Accompanied by her teen-age son (Sebastian Aguirre Boeda), Raluy's Sonia heads to the home of the doctor who denied her husband a pain-relieving drug that wasn't covered by her insurance company's formulary. Knowing that she'll likely meet with resistance, she has armed herself with a pistol.
Director Rodrigo Pla relies on our distrust of insurance companies and bureaucracy to create sympathy for Sonia, a woman who's acting out of desperation and perhaps denial about her husband's inevitable fate. < Sonia's first target is Dr. Villalba (Hugo Albores), the physician charged with coordinating her husband's care. He manages to avoid her until she's at the front door of his home.
The story then follows Sonia and the captive Villalba as they seek out various executives of the insurance company to obtain the necessary signatures for Sonia to be granted an exception that will allow her to buy the drug.
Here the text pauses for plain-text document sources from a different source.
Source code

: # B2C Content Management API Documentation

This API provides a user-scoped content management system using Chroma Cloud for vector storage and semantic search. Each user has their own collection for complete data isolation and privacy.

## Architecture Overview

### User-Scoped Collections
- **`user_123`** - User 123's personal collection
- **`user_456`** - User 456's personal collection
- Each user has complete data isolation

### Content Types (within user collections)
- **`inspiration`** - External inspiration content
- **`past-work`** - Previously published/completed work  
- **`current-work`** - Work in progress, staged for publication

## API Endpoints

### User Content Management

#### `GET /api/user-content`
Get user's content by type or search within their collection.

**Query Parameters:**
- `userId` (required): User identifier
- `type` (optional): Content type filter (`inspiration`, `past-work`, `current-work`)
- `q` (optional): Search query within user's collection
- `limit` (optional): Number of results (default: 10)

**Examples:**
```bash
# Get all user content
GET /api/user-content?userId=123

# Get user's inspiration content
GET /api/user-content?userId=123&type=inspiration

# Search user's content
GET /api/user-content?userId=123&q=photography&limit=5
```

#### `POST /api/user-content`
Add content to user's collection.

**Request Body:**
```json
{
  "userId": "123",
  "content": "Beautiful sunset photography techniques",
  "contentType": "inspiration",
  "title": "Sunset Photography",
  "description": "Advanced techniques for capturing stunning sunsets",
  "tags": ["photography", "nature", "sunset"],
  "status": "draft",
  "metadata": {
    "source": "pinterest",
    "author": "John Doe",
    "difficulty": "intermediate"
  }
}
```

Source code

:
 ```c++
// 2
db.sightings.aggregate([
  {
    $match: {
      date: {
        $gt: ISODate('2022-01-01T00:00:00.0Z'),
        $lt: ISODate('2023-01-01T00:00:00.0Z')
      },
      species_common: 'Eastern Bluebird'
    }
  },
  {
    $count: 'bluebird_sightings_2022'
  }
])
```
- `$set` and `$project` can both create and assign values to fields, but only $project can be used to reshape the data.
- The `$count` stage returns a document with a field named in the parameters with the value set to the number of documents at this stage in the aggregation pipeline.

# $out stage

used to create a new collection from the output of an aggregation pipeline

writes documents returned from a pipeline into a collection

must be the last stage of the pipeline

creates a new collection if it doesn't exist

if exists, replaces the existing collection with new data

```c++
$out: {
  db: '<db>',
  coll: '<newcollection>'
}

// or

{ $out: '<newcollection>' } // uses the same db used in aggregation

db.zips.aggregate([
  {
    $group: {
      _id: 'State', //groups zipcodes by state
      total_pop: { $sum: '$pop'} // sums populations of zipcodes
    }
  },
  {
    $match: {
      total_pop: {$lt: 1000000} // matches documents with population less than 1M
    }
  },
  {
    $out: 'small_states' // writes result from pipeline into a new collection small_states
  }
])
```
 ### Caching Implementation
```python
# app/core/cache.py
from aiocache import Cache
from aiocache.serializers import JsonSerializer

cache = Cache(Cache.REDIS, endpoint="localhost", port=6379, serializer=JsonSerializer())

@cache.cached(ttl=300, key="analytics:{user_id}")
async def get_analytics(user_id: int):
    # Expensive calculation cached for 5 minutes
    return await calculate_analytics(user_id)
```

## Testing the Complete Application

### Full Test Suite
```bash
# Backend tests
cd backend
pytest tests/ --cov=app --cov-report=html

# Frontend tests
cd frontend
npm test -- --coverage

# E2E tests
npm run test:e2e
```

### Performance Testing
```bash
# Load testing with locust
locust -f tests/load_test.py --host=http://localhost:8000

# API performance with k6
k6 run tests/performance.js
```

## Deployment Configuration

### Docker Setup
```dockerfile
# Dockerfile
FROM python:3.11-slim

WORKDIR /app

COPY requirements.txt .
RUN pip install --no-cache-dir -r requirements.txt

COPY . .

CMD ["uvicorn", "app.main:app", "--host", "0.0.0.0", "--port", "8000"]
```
The outcome of Sonia's criminal foray is partially revealed because as the movie unfolds, we hear snippets from the court proceeding that follows Sonia's impromptu protest.
Although presented in an entirely realistic manner, A Monster With a Thousand Heads can be viewed as a fantasy of the downtrodden and frustrated, those who -- in seeking help -- are faced with stony indifference of people who act as if they are too important to be bothered with the pain and suffering of those they supposedly serve.